Le tribunal note enfin que l’entreprise AATSG, qui a effectué la pose de l’isolant plaqué sur le support de la couverture de l’appartement X, à la demande de J K, n’a pas été appelée à la présente instance.
* * *
Le fait, pour J K, de développer les moyens qu’il estime propres à sa défense ne sont pas constitutifs d’un abus, même s’ils se révèlent infondés : la demande de dommages-intérêts formée par le syndicat de copropriétaires du 12 […] sera rejetée.
Il serait inéquitable de laisser à la charge des consorts X les frais engagés non compris dans les dépens : il y a lieu de leur allouer une indemnité de 3.000 € au titre de l’article 700 du Nouveau Code de procédure civile.

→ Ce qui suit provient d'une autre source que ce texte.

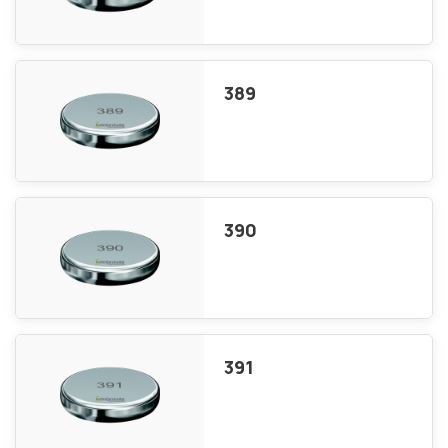
389
390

Il n’apparaît pas inéquitable de laisser à la charge des autres parties qui en ont fait la demande, les frais engagés non compris dans les dépens.
Aucune circonstance particulière ne justifie l’exécution provisoire de la présente décision.
Les dépens, qui comprendront les frais d’expertise D, seront supportés, pour moitié par J K et par les syndicat de copropriétaires, à raison d’un quart chacun.
PAR CES MOTIFS
Le Tribunal, statuant publiquement, par jugement réputé contradictoire et en premier ressort,
Annule la vente de l’appartement situé à […], cadastré […], (lot n° 32) intervenue le 14 janvier 1998 entre J K et les époux X, enregistrée au 4e bureau des hypothèques de Paris, le 9 mars 1998, volume 1998P 2502, dépôt n°3717,
Condamne J K à payer aux consorts X les sommes suivantes :
— 45.734,71 €, correspondant au prix de vente de l’immeuble,
— 854,57 €, représentant les frais de dépose de l’isolant partiel,
— 15.000 €, au titre de la perte de plus-value,
— 8.850 € au titre du trouble de jouissance,
soit au total, 70.439,28 € (SOIXANTE DIX MILLE QUATRE CENT TRENTE NEUF EUROS VINGT HUIT CENTIMES), avec intérêts au taux légal à compter de ce jour,
Dit que les syndicats de copropriétaires des 10 et 12 […] devront garantir J K de la condamnation prononcée au titre du trouble de jouissance, chacun à concurrence d’un quart, soit 2.212,50 € (DEUX MILLE DEUX CENT DOUZE EUROS CINQUANTE CENTIMES)
Dit que l’entreprise Vissouarn devra garantir le syndicat de copropriétaires du […] du montant des condamnations prononcées à l’encontre de ce dernier,
Donne acte au syndicat de copropriétaires du […] de ce qu’il a réalisé les travaux préconisés par l’expert D,
Condamne également l’entreprise Vissouarn à payer au syndicat de copropriétaires du […] la somme de 3.384,66 € (TROIS MILLE TROIS CENT QUATRE VINGT QUATRE EUROS SOIXANTE SIX CENTIMES ),
Condamne le syndicat des copropriétaires du 12 […] à payer le coût de la réparation de ce pignon, à concurrence de 2.637,50 € TTC valeur juin 2002,
Dit que l’entreprise Milos et la SMABTP, cette dernière dans les limites de la police, devront garantir le syndicat de copropriétaires du 12 […] des condamnations prononcées à l’encontre de ce dernier,
Condamne J K à payer aux consorts X une indemnité de 3.000,00 སྒྱ (TROIS MILLE EUROS) au titre de l’article 700 du Nouveau Code de procédure civile,
Déboute les parties du surplus de leurs demandes,
Dit n’y avoir lieu à exécution provisoire,
Dit que les dépens, qui comprendront les frais d’expertise D, seront supportés, pour moitié par J K et par les syndicats de copropriétaires, à raison d’un quart chacun et qu’ils seront recouvrés conformément aux dispositions de l’article 699 du Nouveau Code de procédure civile.